The Christians of the United States under the banner of “the moral majority” have made a significant movement to influence political leaders since the 1970s and introduced religion into political debate (Barber). The religious disposition of immigrants mean that they are receptive to the conservative religious message and can be persuaded to vote across class lines. By doing that they support an agenda that favors the wealthy and makes them even poorer.
American politicians talk a lot about religion. Nevertheless, they have nothing to do with theocracy, such as the Taliban. Paradoxically, the US conservatives went to war in Afghanistan to separate religion from politics abroad while strivnig to unite religion and politics at home. Many poor people in America risk losing their economic interests by voting for republican politicians who are interested in further concentrating wealth in the hands of the rich. They do so partially because the republicans appeal to their religious ideology.
Studies show that democrats are less religious than republicans. This pattern arose from the fact that religious beliefs affect political identity, but there is also a reverse relationship. These articles show that religious relations can be formed by political identities.
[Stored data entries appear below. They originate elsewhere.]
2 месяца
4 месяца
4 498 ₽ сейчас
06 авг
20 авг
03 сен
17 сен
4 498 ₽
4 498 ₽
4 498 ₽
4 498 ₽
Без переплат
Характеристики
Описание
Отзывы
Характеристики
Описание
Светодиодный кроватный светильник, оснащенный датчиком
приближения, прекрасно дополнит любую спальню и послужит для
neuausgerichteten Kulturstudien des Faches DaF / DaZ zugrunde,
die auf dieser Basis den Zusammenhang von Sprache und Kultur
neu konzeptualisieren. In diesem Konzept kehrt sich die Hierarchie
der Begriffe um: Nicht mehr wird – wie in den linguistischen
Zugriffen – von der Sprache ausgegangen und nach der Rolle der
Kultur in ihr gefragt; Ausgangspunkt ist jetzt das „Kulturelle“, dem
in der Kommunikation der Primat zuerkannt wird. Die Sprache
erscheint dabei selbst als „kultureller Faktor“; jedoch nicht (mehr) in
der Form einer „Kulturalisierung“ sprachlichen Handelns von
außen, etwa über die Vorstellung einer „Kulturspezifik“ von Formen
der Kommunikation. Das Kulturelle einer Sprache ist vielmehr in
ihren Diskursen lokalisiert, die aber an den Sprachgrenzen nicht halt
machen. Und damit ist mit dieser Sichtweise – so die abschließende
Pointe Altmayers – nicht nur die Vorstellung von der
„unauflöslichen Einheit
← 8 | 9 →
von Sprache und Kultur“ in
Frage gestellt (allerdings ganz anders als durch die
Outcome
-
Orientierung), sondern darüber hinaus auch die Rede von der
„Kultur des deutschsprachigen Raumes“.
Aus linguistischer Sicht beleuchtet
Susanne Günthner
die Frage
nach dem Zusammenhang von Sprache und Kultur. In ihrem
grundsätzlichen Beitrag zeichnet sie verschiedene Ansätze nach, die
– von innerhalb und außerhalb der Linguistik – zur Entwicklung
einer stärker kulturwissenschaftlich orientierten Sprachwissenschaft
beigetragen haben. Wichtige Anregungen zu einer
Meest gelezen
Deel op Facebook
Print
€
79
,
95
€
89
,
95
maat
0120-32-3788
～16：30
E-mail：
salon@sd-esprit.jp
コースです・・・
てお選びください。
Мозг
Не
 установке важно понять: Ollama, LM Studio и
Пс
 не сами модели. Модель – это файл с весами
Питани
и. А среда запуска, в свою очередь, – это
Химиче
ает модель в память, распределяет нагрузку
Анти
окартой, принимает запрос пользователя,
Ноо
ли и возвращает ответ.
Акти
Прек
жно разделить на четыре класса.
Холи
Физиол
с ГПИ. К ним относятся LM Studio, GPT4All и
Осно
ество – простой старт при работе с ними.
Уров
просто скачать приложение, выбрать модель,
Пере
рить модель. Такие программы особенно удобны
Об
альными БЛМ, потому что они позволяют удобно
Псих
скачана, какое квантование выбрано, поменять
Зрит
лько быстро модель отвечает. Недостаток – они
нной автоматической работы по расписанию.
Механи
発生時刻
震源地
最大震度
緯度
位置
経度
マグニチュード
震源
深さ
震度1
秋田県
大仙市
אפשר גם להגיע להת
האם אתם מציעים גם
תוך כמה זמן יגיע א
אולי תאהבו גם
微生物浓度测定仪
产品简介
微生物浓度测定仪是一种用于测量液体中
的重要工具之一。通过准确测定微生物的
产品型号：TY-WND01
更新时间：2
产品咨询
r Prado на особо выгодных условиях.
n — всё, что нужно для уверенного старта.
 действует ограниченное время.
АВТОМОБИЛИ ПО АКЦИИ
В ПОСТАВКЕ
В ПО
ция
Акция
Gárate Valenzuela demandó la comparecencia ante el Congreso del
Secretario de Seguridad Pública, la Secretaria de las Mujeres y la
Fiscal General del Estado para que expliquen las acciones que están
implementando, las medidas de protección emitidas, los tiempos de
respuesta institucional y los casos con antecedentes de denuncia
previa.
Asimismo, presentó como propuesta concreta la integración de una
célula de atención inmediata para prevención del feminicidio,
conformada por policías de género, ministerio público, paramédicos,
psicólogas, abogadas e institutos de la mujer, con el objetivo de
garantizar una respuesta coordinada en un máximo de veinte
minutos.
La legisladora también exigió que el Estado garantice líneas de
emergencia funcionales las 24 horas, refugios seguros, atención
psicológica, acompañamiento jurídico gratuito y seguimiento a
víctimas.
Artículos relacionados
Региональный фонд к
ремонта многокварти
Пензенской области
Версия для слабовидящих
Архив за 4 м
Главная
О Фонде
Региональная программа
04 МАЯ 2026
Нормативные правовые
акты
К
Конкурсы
Partyhood tends to crystallize at a young age and early adulthood, when most young people in the United States move away from religion in which they were brought up and religious practice in general. However, when young people move into adulthood, they must decide whether to stay out of religion or return to the religious sphere. Political identity, which for many has been built since the young years, can help to form a new religious identity. The religious belonging increases in uncertain lives of the poor, since difficult living conditions are associated with increased religiousness. The worse their living conditions are the greater chances they will support the leading party. This seems to be another great reason for separating the church from the state.
Party divisions for republicans and democrats do not simply reflect social disagreements, but they also help to create them. Americans can rely on their commitment to religious decisions, as long as parties and party elites recognize differences in issues related to religion and morals. The theory of the life cycle gives an explanation when politics most likely affects religion at the individual level, rejecting the assumption that politics should have a single effect for different types of people.
- Barber, Nigel. “Why Religion Rules American Politics.” HuffPost, HuffPost, 19 Sept. 2012, www.huffpost.com/entry/why-religion-rules-americ_b_1690433.
- Blow, Charles M. “Why Is America So Religious?” The New York Times, The New York Times, 29 Sept. 2008, blow.blogs.nytimes.com/2008/09/29/why-is-america-so-religious/.
- Gutting, Gary. “How Religion Can Lead to Violence.” The New York Times, The New York Times, 1 Aug. 2016, www.nytimes.com/2016/08/01/opinion/how-religion-can-lead-to-violence.html.
- Margolis, Michele F. “How Politics Affects Religion: Partisanship, Socialization, and Religiosity in America.” Journal of Politics, vol. 80, no. 1, Jan. 2018, pp. 30–43. EBSCOhost, doi:10.1086/694688.
- Stack, Liam. “Christians in U.S. Are Less Educated Than Religious Minorities, Report Says.” The New York Times, The New York Times, 13 Dec. 2016, www.nytimes.com/2016/12/13/world/christians-educated-religious-minorities-pew.html.
- Yancey, George, et al. “Christian Theology and Attitudes Toward Political and Religious Ideological Groups.” Interdisciplinary Journal of Research on Religion, vol. 13, Jan. 2017, pp. 1–22. EBSCOhost, search.ebscohost.com/login.aspx?direct=true&db=a9h&AN=124231589&site=ehost-live.